** Task statement **
Convert the lines from the line containing "### 启用新技术和工具" up to and including the line containing "### Definition" into a JSON list of strings, with one string per line and blank lines omitted. Leave the pictures out of the answer.
----
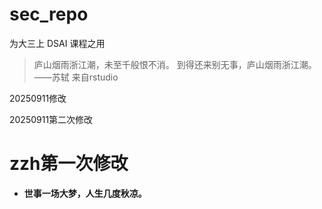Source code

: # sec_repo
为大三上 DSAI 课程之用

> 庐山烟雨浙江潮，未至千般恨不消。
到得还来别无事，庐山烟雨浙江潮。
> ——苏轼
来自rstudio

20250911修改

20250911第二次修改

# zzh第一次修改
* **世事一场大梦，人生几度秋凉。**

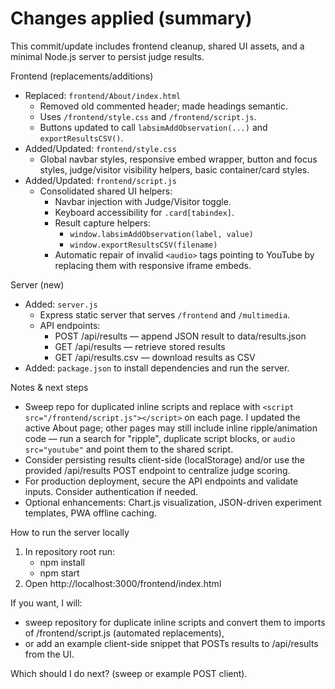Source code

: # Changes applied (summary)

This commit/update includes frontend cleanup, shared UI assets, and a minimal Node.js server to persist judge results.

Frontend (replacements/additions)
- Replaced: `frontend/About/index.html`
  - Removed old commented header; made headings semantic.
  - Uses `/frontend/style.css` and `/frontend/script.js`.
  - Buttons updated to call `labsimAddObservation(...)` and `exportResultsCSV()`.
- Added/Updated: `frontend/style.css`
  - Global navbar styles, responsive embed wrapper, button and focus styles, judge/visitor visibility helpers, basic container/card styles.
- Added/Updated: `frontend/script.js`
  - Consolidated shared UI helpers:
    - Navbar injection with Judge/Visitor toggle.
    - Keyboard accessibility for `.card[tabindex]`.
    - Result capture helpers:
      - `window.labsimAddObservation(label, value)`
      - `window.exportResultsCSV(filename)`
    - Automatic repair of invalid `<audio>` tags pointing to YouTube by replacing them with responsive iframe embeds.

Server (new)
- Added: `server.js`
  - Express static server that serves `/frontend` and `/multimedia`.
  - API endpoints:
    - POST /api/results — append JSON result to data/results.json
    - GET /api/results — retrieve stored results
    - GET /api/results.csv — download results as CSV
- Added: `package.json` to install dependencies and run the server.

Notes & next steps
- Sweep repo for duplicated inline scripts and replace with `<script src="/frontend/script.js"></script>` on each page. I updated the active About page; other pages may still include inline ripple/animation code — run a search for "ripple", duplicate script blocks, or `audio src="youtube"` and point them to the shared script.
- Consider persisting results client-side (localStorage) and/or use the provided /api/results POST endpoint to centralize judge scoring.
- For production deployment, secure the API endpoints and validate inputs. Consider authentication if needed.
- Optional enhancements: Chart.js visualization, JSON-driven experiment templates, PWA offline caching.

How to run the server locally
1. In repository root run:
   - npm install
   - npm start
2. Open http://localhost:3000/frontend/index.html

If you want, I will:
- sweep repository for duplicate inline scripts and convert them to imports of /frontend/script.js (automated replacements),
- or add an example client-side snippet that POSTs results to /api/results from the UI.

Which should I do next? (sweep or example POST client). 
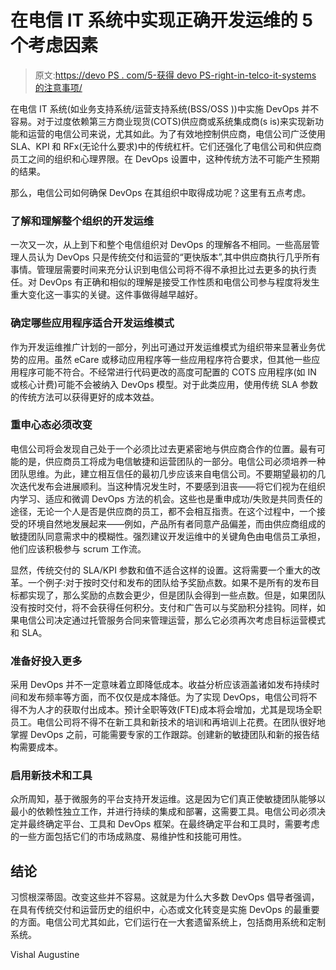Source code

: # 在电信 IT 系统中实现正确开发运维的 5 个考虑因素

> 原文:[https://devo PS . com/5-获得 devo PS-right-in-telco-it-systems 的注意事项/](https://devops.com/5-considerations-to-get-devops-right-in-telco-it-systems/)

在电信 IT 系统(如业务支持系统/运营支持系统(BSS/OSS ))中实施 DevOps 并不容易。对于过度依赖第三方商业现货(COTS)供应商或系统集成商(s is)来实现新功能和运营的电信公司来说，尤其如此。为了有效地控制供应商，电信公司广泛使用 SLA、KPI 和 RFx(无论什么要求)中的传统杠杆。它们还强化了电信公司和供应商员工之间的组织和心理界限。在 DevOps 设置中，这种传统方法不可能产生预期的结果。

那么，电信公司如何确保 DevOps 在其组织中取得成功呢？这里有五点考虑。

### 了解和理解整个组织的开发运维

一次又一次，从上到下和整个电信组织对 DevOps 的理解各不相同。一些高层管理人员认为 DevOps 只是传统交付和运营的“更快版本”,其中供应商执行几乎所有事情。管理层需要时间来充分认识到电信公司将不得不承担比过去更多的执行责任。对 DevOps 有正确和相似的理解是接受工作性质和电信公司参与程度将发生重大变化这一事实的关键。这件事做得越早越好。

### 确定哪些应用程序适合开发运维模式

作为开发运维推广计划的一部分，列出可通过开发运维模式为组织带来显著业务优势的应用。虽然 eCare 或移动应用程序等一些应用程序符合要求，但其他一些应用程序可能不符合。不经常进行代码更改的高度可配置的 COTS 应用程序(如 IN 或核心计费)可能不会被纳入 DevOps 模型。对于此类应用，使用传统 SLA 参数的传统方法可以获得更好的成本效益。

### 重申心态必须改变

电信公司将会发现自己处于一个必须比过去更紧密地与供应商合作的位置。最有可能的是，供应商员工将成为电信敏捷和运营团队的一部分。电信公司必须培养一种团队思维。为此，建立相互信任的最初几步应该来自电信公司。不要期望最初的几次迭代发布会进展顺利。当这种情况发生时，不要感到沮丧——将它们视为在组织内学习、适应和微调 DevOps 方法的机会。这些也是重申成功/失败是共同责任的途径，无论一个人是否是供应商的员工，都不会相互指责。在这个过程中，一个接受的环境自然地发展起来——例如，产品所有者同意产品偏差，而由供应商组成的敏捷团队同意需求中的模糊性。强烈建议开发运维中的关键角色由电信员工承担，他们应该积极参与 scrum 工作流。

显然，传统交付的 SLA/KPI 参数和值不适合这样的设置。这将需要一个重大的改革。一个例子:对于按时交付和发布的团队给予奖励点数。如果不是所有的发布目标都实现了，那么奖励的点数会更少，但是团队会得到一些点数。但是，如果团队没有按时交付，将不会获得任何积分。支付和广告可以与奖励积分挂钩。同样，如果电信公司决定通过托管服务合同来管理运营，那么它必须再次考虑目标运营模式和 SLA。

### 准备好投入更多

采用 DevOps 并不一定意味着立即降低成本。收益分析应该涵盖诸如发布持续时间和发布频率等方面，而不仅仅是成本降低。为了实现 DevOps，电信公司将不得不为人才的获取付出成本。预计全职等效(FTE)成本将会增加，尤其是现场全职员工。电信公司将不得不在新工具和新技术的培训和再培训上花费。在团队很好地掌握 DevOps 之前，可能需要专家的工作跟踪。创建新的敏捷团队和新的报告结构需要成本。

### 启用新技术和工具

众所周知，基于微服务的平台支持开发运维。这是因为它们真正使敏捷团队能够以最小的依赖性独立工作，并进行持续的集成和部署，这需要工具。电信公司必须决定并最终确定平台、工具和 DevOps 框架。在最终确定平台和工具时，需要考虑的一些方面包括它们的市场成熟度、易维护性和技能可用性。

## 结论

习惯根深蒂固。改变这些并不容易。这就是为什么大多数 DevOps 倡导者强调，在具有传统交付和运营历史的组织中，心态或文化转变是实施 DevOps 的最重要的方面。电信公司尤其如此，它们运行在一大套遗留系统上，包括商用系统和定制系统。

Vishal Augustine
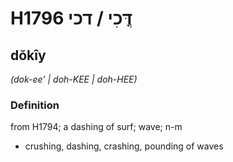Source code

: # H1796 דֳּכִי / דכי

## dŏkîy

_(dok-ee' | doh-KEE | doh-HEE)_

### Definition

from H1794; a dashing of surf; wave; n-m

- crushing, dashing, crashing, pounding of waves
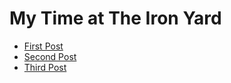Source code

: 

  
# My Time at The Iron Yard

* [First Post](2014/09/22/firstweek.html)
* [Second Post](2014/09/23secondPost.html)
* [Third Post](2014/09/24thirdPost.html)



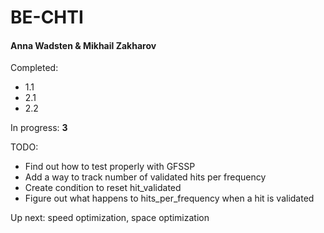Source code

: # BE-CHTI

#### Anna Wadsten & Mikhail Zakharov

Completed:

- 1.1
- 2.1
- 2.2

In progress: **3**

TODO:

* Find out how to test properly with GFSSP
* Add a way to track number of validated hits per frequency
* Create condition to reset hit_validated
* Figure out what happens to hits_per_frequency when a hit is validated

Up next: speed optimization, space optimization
----
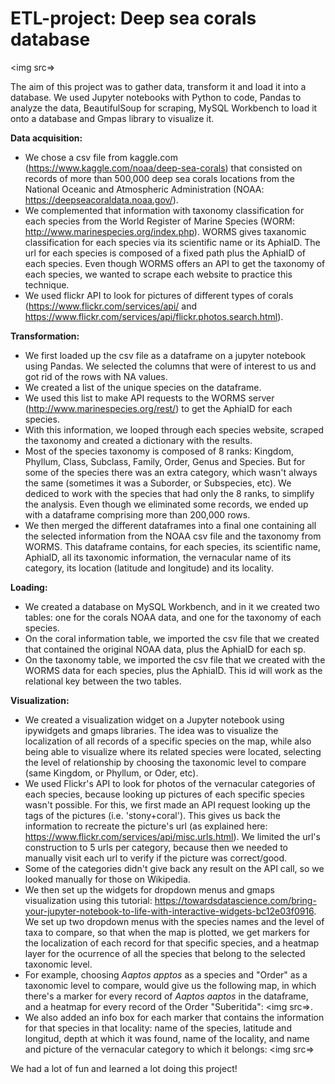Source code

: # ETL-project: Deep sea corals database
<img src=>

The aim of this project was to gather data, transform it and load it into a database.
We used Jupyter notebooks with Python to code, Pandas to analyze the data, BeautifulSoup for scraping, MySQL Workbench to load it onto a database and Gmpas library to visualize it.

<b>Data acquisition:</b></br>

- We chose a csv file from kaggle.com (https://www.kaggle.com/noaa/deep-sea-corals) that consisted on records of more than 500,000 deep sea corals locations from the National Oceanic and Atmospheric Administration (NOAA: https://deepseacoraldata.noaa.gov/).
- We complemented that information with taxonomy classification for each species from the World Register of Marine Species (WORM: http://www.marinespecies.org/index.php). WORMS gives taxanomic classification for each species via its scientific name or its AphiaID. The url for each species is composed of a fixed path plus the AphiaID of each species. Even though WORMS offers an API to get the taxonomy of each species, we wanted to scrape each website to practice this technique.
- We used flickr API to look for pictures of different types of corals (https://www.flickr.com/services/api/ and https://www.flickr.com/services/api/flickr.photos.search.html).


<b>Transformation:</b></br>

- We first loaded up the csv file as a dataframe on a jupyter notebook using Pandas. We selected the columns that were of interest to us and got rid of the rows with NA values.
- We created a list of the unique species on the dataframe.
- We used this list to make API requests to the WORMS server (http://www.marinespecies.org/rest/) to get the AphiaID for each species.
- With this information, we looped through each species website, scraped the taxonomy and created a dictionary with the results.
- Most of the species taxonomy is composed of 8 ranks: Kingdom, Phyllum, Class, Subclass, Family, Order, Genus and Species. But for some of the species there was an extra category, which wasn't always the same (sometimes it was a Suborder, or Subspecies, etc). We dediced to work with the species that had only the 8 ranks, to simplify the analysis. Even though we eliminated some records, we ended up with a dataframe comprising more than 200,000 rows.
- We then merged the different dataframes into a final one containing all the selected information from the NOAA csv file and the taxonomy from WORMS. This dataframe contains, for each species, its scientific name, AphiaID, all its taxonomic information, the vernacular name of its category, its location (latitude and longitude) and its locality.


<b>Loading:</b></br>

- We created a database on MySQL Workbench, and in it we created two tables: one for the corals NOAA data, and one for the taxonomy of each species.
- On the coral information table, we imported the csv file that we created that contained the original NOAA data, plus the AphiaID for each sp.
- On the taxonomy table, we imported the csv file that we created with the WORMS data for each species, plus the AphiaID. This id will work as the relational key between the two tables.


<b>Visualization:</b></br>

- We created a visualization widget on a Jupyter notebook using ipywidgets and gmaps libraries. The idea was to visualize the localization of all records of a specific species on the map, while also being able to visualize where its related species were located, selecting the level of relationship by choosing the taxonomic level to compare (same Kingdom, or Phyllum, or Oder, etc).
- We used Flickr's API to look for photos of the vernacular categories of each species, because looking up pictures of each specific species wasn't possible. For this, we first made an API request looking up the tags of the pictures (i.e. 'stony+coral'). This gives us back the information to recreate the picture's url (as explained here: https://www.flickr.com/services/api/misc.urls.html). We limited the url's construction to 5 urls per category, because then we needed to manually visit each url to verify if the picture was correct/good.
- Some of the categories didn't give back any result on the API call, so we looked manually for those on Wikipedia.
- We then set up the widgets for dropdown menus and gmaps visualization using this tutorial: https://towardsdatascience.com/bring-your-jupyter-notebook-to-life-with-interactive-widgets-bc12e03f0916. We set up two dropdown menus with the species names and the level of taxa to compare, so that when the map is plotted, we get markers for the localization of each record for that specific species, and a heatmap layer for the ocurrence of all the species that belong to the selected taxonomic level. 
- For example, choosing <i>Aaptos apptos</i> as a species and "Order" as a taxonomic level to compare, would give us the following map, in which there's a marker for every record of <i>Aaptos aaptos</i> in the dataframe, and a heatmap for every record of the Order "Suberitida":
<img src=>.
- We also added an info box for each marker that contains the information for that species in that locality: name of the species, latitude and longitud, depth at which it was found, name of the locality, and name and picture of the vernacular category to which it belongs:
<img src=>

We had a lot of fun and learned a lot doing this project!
----
** Solution to the exercise **
[
  "### 启用新技术和工具",
  "众所周知，基于微服务的平台支持开发运维。这是因为它们真正使敏捷团队能够以最小的依赖性独立工作，并进行持续的集成和部署，这需要工具。电信公司必须决定并最终确定平台、工具和 DevOps 框架。在最终确定平台和工具时，需要考虑的一些方面包括它们的市场成熟度、易维护性和技能可用性。",
  "## 结论",
  "习惯根深蒂固。改变这些并不容易。这就是为什么大多数 DevOps 倡导者强调，在具有传统交付和运营历史的组织中，心态或文化转变是实施 DevOps 的最重要的方面。电信公司尤其如此，它们运行在一大套遗留系统上，包括商用系统和定制系统。",
  "Vishal Augustine",
  "Source code",
  ": # H1796 דֳּכִי / דכי",
  "## dŏkîy",
  "_(dok-ee' | doh-KEE | doh-HEE)_",
  "### Definition"
]